■ **How to complete this task**
Quote, from the article on New Year's resolutions below, the passage that begins with the words containing "By Jan Enorgen" and ends with "a new year.".

■ **Given passage**

*** Begin section ***

By Jan Enorgen

Love ’em or hate ’em, New Year’s resolutions are a long-standing American tradition.
After the decadence of the holiday season, people commit to making changes in their physical, spiritual and mental well-being at the start of a new year.
Quitting smoking, going on a diet, choosing healthier options, heading back to the gym and cutting down on alcohol are among the top New Year’s resolutions.
But, is it a good idea to make these promises to ourselves or are we setting ourselves up for failure?
10924308858?profile=RESIZE_180x180We asked a couple of experts.
Dr. Ashley Hall, a primary care physician in Boca Raton who specializes in preventive medicine, chronic disease management, obesity medicine and women’s health, sees no reason to wait until Jan. 1 to set goals.
Hall, who practices at Baptist Health Primary Care Boca Raton (Del Mar), advises setting a health or wellness goal once a month.
“Check in with yourself the first of each month to remind yourself of your goals and set manageable, realistic steps to attain them,” she says.
If you’re trying to lose 20 pounds, for example, set incremental goals along the way, she says. If you are trying to get a promotion at work, communicate with your boss in ways that will lead to the desired goal.
Her own goals include spending more time with family and her significant other, Dr. Ionut Albu, also a primary care physician in Baptist Health Medical Group, and better managing her work/life balance.
“My goal is to be more present,” she says.
Dr. Joanna L. Drowos, a professor at FAU’s Schmidt College of Medicine, says setting New Year’s goals “is a good idea.”

*** End section ***

■ **Data extract**

*** Begin section ***

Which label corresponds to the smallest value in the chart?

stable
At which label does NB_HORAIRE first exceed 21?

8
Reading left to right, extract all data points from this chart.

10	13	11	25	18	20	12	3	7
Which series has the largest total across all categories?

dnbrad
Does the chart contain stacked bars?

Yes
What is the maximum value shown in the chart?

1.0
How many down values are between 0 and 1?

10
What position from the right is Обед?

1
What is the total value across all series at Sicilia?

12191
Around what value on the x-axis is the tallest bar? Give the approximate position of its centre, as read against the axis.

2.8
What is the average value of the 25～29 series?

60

*** End section ***

■ **Answer for this exercise**
By Jan Enorgen

Love ’em or hate ’em, New Year’s resolutions are a long-standing American tradition.
After the decadence of the holiday season, people commit to making changes in their physical, spiritual and mental well-being at the start of a new year.